Я ужасно удивляюсь, что до сих пор жив и физически присутствую в студии 511 Красного Дома. Думаете, нужно было что-то подготовить? Франция много от меня хочет! Скажите спасибо, если я сумею промямлить несколько слов в микрофон… Два часа назад я был в ступоре и общался с окружающими, чиркая пару слов на клочке бумаги. В радийном прайм-тайме подобный способ выглядел бы концептуально-новаторским.
— Так, Октав дает знать, что хочет нам сказать что-то!.. — восклицает Лора. — Читаю написанное: «Добрый вечер всем».
— Ну что же, Октав, спасибо за такое блестящее начало! Еще что-нибудь?
— Подождите, он протягивает мне другой листочек… «Люблю тебя, бросай своего парня, встречаемся после эфира в „Зебре“, номер 102».
— Спасибо, Откав.

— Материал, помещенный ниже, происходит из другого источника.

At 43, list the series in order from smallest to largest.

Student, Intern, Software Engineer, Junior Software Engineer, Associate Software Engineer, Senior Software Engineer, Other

А теперь послушаем Антонена Тарпенака и его гостя Ксавье Полана, двадцатилетнее чудо седьмого искусства. Он только что представил свой второй фильм «Сегодня мама жива» на Каннском кинофестивале.
Моя жизнь в XX веке: я давлю на педаль газа «Ламборджини», включив радио на полную громкость. В следующем веке обнаружилось, что машину мне одолжил севший в тюрьму приятель, хотя она ему не принадлежала и он даже не платил хозяину арендную плату. Однажды судебные приставы забрали тачку, я вдруг оказался пешим и заметил, что мир терпит крах.

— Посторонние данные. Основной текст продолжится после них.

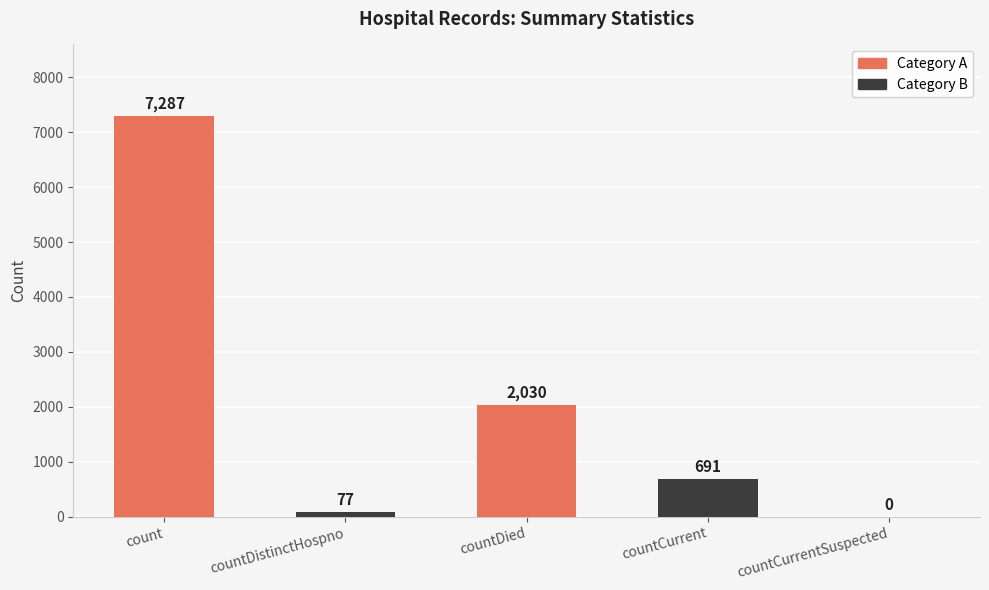

What is the average value?

2017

Романист-мессия хотел на излете лета непременно пройтись босиком по траве, выросшей на склоне ведущего к морю холма. Ему хотелось подремать, всхрапывая, в поезде, обнять сына, обцеловать его ножки. Насладиться остатком дней, отпущенных ему судьбой. Лечь на газон, украшенный маргаритками, закрыть глаза, и чтобы в этот момент мне на шею, как коала, вскарабкался малыш, положил свою круглую головку мне на плечо, распластался у меня на груди, ища тактильного контакта. Хочу нюхать его волосы, слушать смешные словечки и зарыдать, когда он впервые произнесет «па-па». Клубника и малина растут, как сорная трава, в тени за моей хижиной, дети никогда не признаются, что ели с куста, но их выдают пятна на маечках. Ощущение маленькой ладошки в моей руке не позволяет сказать правду: я не обеспечил твою безопасность на грядущие годы, не был на высоте, решая задачу, позволил миру испортиться и не заслуживаю ни доверия, ни ласки.